Mere acceptance of any amount allegedly by way of illegal gratification or recovery thereof, dehors the proof of demand, ipso facto, would thus not be sufficient to bring home the charge under these two sections of the Act. 22. As a corollary, failure of the prosecution to prove the demand for illegal gratification would be fatal and mere recovery of the amount from the person accused of the offence under Sections 7 or 13 of the Act would not entail his conviction thereunder. 25. In reiteration of the golden principle which runs through the web of administration of justice in criminal cases, this Court in Sujit Biswas v.
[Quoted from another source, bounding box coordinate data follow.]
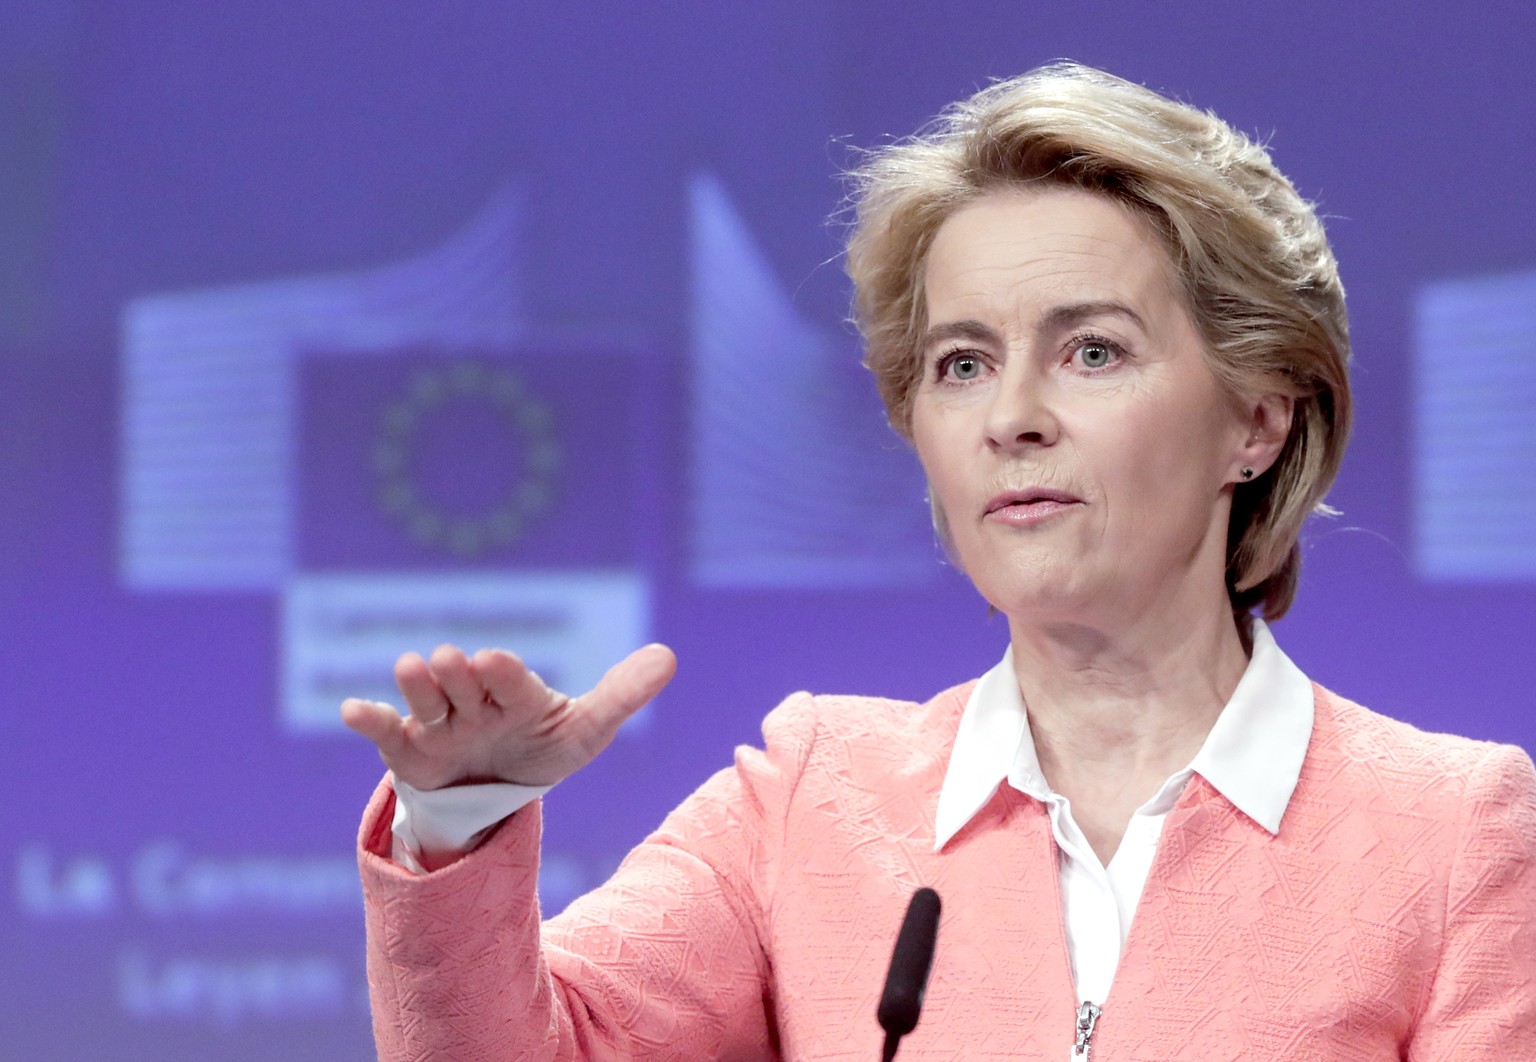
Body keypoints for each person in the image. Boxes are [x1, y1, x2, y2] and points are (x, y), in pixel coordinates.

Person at [343, 62, 1536, 1059]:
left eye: (1093, 353)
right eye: (962, 364)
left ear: (1257, 421)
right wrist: (461, 818)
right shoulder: (817, 797)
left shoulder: (1452, 836)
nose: (1010, 417)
State of Assam (2013)12 SCC 406 had held that suspicion, however grave, cannot take the place of proof and the prosecution cannot afford to rest its case in the realm of "may be" true but has to upgrade it in the domain of "must be" true in order to steer clear of any possible surmise or conjecture. It was held, that the Court must ensure that miscarriage of justice is avoided and if in the facts and circumstances, two views are plausible, then the benefit of doubt must be given to the accused." 12. It is not a case where the allegation exists regarding demand and acceptance of pecuniary advantage or bribe by the petitioner. The offence under Section 13(d) is not made out even on the face of it, if the FIR is perused. 13. In the light of the aforesaid, criminal misc. petition is allowed. The criminal proceedings in pursuance to the FIR No.72/2015 registered with Police Station ACB, Alwar-2 are quashed.